*** Begin section ***

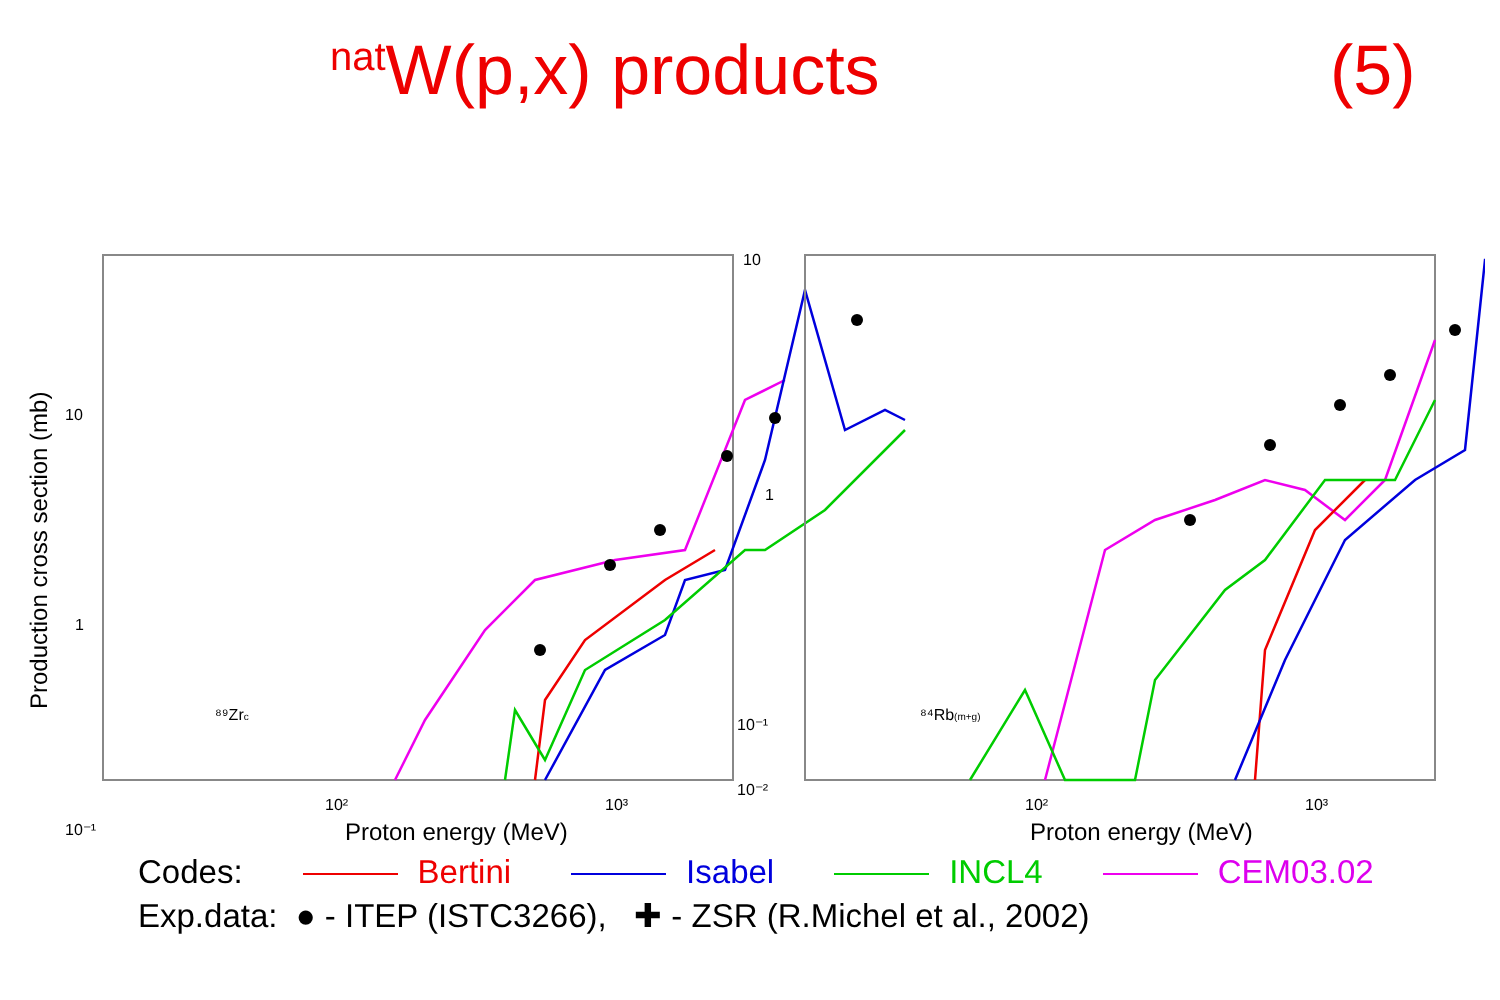<sup>nat</sup>W(p,x) products (5)
Production cross section (mb)
10
1
10⁻¹
10²
10³
Proton energy (MeV)
⁸⁹Zrc
10
1
10⁻¹
10⁻²
10²
10³
Proton energy (MeV)
⁸⁴Rb(m+g)
Codes: Bertini Isabel INCL4 CEM03.02
Exp.data: ● - ITEP (ISTC3266), ✚ - ZSR (R.Michel et al., 2002)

*** End section ***

§ **What you need to do**: The records above should be returned exactly; no image belongs in the copy.

§ **Solution to this problem**:
<sup>nat</sup>W(p,x) products (5)
Production cross section (mb)
10
1
10⁻¹
10²
10³
Proton energy (MeV)
⁸⁹Zrc
10
1
10⁻¹
10⁻²
10²
10³
Proton energy (MeV)
⁸⁴Rb(m+g)
Codes: Bertini Isabel INCL4 CEM03.02
Exp.data: ● - ITEP (ISTC3266), ✚ - ZSR (R.Michel et al., 2002)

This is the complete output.